When we are baptized we are acknowledging that we are Jesus' Disciples. The Disciples in this Gospel story want to follow Jesus in his glory, but Jesus lets them know that they don't just pick the parts of the journey they like. Living is a risk. Living the life of a Disciple is a risk. And it isn't just the likelihood that they will suffer, but the assurance of it. The way they phrase their request, “to sit, one at your right hand and one at your left,” brings to mind those crucified next to him, on the cross. The Disciples don't know what they are asking, yet they claim to, and as it turns out, eventually they are able and they do make the ultimate sacrifice. Whatever they suffer, they also know the presence and blessing of God. 

Everly, too, as much as we'd like to protect her, will know pain and challenge. But she will always have the story of this day to strengthen her and give her hope. Her grandparents and parents will tell her of God's love for her. They will tell her about the water of life. They will tell her about the Holy Spirit. They will tell her that her's is a baptism like Jesus' in which God called her a beloved daughter. They will tell her about the promise of the community to love and support her and teach her. And Everly will have much joy in her life, too, so she'll know who to thank. She won't take it for granted or take all the credit for it. 

To be baptized into Christ's baptism, is to acknowledge that we receive the Holy Spirit, God's presence with us. And it is to hear the words that Jesus heard at his baptism, “This is my beloved Child. I am well pleased.” Everly, today is claimed as God's beloved child just as she is. God is pleased. And God gives her new life, from the first breath she ever took, through all of her life in God's service, and into eternal life when she is joined in unity with all creation. And we recognize again the work of the Holy Spirit in the lives of this brother and these sisters who join our congregation, today.
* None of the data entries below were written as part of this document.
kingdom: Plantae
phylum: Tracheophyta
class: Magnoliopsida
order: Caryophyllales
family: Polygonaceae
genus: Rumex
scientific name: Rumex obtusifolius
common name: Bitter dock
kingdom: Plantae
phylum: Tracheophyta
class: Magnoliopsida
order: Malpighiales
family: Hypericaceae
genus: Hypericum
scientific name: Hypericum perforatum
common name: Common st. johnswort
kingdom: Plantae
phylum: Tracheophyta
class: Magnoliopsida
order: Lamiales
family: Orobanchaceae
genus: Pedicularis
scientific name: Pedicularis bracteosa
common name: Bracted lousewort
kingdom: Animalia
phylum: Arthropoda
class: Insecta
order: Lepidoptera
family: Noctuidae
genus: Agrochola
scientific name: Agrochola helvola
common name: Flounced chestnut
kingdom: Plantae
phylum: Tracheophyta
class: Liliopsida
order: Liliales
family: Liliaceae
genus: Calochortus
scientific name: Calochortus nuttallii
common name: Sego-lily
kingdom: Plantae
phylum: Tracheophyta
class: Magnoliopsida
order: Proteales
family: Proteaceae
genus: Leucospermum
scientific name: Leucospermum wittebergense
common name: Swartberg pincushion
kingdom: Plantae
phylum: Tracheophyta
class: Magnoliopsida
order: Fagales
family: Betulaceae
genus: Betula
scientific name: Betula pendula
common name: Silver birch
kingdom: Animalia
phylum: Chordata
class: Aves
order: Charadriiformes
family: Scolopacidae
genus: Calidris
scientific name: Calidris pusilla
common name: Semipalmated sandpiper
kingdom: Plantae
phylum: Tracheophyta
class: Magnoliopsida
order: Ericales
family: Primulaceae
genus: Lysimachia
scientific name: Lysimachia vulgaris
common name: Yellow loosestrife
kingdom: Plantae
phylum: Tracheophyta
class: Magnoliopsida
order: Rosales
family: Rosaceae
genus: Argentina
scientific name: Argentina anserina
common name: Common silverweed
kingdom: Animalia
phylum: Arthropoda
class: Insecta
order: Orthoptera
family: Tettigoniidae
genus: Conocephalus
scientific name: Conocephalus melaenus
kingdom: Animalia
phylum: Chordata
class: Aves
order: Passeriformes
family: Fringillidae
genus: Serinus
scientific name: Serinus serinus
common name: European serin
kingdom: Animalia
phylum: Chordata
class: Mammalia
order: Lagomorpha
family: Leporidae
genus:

Because of the gift of the Holy Spirit and all God's gifts we live a life of thankfulness. It is because of God's love for each of us that we gather together to sing God's praises, and we serve the poor and hungry during the week, and we simplify our lives so that our possessions are not our focus, and we join in prayer as we make an estimate for the coming year of our giving. We don't earn God's love by giving, but we give because we have been claimed in baptism, because we are grateful for all God has given us—everything, and because we want to respond to God's love by trying to make this world a little bit better, which is what our offerings are intended to do. 

Today is Everly's baptism day, but it is also a day in which we celebrate our own baptism. You were each created by God and called by God into the priesthood of all believers. God called you by name and blessed you and claimed. God has walked with you in times of joy and sorrow. God has shown you what it means to be a servant of God. I invite you, today, as you go to communion or return, or as you leave this place, to dip your finger into the baptismal font and make the mark of the cross on your forehead like the pastor did the day you were baptized. Picture your friends and family surrounding you, Jesus at your side, the Holy Spirit descending like a dove, and picture God's presence coming to all in need, allowing them to sit on his left and right, comforting the sick, visiting the lonely, spending time with the imprisoned, and giving the water of life to all who are thirsty. Envision our world healed through small but powerful acts of love. Envision the body of Christ, all who have gone before and those yet unborn, all of God's creation, linked together in his love, working together peacefully. This is what God sees and what God plans for our world. Let this vision give us hope and motivate and mobilize us to make the Kingdom real for all who suffer and are vulnerable. May God bless Everly, may God bless Tony, Rita, and Elaine, may God bless each of you, and may each of you be a blessing to others until all know God's peace.